Ashton and the ‘Dance Whisperer’

by Rachel Thomas, Communications Manager, The Frederick Ashton Foundation

In 1932, Frederick Ashton – not yet 30, and yet to become the defining choreographer of British ballet – began working alongside an African American dancer and choreographer whose name is now little known outside dance-history circles: Buddy Bradley. Though brief, their creative exchange offers a revealing glimpse of the young Ashton shaping his craft, experimenting and developing a curiosity for new forms of movement that would echo through later works.

Born in Clarkesville, Georgia, Bradley came up through the floor shows of Harlem’s Prohibition-era clubs and made his name staging dances on Broadway before settling in London. He was, in the language of the day, a ‘dance director’, but really something rarer. Author Maureen Footer, whose recent biography of Bradley, Feel the Floor, has renewed interest in the choreographer, characterises him as a ‘dance whisperer’: a gifted teacher who could break jazz movement down and transmit it to ballet- and ballroom-trained bodies. Yet, as a Black artist in working on Jazz Age Broadway, he was often left uncredited—prized for his talent while remaining at the margins of the productions he transformed. London’s West End, however, sought Bradley out, and gave him full credit. He coached stars such as Jessie Matthews and Jack Buchanan in a dance language characterised by relaxed, polyrhythmic movement, grounded use of weight and vernacular gesture, and also shaped dance numbers for the impresario C.B. Cochran.

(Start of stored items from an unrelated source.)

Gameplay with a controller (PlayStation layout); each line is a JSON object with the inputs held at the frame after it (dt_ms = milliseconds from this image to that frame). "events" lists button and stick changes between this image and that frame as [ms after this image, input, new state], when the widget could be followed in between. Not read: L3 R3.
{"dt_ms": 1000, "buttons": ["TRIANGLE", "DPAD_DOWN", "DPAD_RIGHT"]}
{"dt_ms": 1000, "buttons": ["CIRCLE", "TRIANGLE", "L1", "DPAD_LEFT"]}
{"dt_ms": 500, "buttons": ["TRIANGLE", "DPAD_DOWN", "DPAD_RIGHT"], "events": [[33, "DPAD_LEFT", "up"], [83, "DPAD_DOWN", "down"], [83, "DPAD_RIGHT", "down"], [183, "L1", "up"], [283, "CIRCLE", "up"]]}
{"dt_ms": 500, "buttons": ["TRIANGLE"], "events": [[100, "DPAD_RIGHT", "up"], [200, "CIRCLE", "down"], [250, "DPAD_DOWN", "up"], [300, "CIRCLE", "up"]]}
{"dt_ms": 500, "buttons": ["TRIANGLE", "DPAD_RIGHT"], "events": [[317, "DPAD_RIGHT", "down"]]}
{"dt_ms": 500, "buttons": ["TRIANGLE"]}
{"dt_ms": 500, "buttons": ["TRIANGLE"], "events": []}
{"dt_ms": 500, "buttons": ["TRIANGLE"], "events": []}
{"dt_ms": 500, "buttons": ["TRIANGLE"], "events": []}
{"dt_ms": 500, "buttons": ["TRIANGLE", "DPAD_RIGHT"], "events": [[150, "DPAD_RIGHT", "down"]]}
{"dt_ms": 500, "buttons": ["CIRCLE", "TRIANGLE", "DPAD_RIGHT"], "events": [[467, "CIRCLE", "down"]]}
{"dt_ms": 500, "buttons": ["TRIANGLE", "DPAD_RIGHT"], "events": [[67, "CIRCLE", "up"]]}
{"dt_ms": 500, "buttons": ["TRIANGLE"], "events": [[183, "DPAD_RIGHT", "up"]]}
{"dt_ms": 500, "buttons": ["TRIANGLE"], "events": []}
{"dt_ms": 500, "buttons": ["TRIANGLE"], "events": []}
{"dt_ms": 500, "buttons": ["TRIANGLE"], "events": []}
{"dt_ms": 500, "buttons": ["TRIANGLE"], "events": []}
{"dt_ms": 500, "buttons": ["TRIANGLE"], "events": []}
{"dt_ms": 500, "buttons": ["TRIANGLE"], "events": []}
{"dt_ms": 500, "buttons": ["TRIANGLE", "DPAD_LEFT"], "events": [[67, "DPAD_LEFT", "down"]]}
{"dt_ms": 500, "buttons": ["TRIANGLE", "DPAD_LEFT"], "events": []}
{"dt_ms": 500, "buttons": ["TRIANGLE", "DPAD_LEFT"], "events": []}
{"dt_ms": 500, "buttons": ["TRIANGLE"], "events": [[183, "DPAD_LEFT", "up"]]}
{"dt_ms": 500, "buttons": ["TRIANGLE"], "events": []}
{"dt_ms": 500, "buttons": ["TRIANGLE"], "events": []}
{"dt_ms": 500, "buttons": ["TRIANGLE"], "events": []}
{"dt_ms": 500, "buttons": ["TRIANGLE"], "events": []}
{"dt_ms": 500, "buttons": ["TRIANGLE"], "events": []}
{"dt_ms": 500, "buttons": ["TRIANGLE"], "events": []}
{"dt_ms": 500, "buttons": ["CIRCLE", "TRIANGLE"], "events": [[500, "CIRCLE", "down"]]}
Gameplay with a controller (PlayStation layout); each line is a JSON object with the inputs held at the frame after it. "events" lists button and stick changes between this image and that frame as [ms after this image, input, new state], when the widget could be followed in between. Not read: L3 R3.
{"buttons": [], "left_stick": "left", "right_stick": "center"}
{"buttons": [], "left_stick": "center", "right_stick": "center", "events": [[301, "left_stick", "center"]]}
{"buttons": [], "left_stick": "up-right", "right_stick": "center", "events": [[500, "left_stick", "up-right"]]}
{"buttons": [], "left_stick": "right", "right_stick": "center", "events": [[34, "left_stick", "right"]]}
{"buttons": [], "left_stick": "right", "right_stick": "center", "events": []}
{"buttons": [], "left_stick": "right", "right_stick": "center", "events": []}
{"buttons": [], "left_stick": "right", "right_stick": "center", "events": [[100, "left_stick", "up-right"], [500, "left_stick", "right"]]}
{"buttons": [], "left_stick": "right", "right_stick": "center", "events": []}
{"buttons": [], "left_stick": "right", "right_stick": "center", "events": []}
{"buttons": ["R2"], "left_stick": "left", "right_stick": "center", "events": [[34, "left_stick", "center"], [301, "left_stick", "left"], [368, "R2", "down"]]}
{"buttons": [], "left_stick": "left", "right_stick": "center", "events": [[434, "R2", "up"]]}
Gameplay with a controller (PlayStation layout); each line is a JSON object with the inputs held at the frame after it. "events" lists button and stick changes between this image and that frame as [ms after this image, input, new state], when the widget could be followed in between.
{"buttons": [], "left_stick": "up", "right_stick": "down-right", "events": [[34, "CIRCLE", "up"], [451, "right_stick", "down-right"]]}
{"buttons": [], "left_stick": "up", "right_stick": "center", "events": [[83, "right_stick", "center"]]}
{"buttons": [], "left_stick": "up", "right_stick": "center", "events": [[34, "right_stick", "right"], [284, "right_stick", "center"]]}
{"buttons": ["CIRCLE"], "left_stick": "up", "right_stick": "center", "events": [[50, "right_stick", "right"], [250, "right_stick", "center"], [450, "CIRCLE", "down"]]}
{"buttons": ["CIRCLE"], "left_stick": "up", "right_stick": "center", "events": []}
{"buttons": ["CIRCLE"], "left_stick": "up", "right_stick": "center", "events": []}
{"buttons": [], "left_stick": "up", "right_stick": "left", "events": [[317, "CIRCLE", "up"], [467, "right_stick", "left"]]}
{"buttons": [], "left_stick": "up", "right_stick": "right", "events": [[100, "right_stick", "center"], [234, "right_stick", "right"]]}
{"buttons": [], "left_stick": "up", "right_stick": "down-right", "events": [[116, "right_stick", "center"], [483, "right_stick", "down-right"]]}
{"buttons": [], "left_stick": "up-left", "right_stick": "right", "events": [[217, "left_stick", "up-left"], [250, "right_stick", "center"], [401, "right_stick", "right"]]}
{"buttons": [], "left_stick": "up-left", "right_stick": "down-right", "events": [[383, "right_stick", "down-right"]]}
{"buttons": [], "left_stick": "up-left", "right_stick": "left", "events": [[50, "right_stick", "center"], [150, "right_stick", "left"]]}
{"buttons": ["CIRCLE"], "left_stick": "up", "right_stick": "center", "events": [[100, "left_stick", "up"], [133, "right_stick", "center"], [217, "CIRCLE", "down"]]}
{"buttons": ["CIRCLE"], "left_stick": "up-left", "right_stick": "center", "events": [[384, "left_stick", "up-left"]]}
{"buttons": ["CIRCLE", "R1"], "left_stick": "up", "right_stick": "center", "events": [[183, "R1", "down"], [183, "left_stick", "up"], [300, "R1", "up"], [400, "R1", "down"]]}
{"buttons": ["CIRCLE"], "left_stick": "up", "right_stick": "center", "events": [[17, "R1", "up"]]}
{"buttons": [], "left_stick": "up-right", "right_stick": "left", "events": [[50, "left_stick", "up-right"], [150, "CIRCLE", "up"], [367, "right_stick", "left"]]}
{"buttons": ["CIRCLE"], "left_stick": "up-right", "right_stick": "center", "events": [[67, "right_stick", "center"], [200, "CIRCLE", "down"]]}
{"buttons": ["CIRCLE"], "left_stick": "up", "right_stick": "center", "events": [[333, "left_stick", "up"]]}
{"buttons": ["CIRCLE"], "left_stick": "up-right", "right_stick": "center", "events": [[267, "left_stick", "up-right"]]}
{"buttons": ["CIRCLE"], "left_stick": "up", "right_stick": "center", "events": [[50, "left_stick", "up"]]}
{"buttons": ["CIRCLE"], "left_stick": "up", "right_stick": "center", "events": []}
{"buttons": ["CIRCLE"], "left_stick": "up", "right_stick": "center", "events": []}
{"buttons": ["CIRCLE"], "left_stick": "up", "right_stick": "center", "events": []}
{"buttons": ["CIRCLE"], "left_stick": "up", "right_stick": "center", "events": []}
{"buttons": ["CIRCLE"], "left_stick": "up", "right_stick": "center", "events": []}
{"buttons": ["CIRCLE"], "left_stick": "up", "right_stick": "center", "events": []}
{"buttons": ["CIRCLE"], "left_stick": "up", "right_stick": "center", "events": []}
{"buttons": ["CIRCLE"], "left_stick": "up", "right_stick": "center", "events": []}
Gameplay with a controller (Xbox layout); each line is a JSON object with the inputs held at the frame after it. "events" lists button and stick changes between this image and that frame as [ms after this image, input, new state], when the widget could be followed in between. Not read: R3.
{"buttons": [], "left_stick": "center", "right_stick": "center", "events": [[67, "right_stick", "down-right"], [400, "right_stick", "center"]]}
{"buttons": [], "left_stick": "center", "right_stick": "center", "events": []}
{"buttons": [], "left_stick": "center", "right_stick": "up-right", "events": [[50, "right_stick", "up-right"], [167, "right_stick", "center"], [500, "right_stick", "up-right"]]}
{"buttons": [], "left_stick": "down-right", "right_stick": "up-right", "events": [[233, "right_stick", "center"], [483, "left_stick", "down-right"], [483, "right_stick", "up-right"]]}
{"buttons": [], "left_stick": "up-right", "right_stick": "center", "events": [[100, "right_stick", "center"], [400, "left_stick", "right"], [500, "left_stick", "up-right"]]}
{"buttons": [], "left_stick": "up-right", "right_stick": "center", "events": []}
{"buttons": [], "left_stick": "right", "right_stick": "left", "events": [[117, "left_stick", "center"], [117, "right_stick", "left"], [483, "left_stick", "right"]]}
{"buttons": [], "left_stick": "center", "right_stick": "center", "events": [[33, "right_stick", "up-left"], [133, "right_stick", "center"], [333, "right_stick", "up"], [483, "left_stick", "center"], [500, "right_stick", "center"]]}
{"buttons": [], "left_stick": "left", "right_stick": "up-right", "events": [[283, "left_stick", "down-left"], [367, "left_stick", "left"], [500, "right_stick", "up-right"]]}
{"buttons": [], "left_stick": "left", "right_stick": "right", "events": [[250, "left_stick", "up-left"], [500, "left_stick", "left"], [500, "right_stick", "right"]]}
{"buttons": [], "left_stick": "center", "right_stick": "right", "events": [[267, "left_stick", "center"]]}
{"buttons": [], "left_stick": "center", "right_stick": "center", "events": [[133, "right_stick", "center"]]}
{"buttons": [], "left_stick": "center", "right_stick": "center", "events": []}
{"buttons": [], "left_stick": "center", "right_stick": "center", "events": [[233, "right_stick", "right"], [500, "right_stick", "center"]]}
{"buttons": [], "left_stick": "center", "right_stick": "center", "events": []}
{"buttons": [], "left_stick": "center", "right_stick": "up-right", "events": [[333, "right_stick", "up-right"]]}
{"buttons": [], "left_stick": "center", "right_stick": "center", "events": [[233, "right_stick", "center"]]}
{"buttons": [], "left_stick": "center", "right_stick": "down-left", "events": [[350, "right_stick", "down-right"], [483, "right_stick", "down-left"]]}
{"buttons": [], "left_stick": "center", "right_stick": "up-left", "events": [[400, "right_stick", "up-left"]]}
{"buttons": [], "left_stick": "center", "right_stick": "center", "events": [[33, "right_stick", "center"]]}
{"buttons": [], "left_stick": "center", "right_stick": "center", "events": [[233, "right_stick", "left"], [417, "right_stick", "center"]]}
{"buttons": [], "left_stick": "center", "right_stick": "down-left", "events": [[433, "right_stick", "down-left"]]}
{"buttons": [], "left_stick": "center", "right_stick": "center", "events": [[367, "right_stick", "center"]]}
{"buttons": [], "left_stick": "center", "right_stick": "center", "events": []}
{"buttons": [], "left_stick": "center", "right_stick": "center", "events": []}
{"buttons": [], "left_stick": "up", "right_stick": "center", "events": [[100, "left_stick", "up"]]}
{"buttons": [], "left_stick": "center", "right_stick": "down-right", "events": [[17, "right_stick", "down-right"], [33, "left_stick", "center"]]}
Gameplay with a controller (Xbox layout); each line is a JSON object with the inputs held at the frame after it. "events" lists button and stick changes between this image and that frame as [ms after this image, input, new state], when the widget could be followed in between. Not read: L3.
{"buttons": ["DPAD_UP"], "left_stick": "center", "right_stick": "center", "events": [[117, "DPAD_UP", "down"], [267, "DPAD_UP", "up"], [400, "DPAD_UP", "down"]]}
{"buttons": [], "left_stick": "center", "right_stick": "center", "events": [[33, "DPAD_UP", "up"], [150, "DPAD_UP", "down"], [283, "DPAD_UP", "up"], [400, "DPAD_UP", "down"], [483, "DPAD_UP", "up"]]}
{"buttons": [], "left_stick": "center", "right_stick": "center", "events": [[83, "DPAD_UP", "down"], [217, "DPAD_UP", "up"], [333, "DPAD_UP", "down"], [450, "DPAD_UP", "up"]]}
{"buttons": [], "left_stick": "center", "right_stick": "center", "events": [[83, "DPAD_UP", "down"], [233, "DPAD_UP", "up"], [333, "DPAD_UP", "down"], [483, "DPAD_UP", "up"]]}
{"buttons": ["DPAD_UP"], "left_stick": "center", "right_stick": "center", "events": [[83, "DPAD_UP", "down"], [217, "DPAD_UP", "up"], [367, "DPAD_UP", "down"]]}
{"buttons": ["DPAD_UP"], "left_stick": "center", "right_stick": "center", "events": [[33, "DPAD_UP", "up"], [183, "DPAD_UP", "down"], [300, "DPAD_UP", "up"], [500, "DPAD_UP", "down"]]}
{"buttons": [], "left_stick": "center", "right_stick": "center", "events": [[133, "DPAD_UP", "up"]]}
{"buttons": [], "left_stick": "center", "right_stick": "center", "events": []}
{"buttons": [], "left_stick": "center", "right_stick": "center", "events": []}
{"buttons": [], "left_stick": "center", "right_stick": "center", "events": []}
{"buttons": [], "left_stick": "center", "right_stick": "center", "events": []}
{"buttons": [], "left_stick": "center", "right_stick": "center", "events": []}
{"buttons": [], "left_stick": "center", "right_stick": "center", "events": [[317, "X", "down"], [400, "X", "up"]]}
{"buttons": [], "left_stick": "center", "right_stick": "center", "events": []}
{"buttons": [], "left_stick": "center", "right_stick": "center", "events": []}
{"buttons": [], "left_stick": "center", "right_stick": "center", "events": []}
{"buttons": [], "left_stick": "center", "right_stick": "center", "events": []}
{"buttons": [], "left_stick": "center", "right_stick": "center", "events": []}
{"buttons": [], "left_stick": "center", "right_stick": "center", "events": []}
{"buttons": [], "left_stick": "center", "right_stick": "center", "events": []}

It was through revues for producers like Cochran that Ashton and Bradley, who were less than a year apart in age, first met. After collaborations early in 1932 including Magic Nights – in which Ashton himself danced (or, as he later claimed, ‘faked’) a Bradley tap routine – Ashton brought Bradley into the more rarefied world of the Camargo Society, the subscription venture commissioning new work from a rising generation of choreographers and artists. 

Going on to work together on further revues during the 1930s, Ashton and Bradley became friends, spending evenings in Bradley’s flat talking about dance along with Markova. But what, if anything, did they take from one another as choreographers?

At the May 2026 V&A symposium Celebrating a Century of British Ballet, Footer described Ashton and Bradley as young collaborators who inspired one another, each expanding the other’s sense of what was possible. From her perspective as a Bradley scholar, she suggests that he absorbed aspects of Ashton’s choreographic thinking, his staging becoming more spatially layered and balletic in conception, with greater attention to ensemble structure. Elsewhere, she notes the appearance of ‘wonderful balletic gestures’ and even experiments with pointe work within Bradley’s revue choreography.

Ashton too seems to have been taken with Bradley’s movement language. Geraldine Morris, Senior Lecturer in Dance Studies at the University of Roehampton, writes in her book Frederick Ashton’s Ballets that his ‘acute eye for movement probably led him to use some of the stylistic aspects of Bradley’s dances,’ pointing to ‘the loose plasticity of the upper body, a centring of the weight in the pelvis area and the apparently relaxed approach to movement’ that surfaced in Ashton’s choreography. Elements of this language appear in the Foxtrot from Façade (1931) and in Four Saints in Three Acts (1934). Even years later, the Ugly Sisters in Ashton’s Cinderella (1948) seem to echo steps Jessie Matthews had danced for Bradley, and Bradley’s unmistakable ‘snake hips’ resurface in Ashton’s choreography for the female protagonist in Daphnis and Chloë (1951). 

Inspiration, then, went both ways. This was perhaps inevitable in London of the 1930s: a cultural crossroads where the lines between ballet, revue and jazz were beginning to blur, and where Ashton and Bradley worked side by side. As Morris suggests, the influence Bradley had on Ashton was, though traceable in only a handful of his ballets, ‘not insignificant’. It shows that, even in his twenties, Ashton was alert to a world of movement beyond classicism—drawn to new idioms and eager to extend his choreographic vocabulary and enrich his creative vision.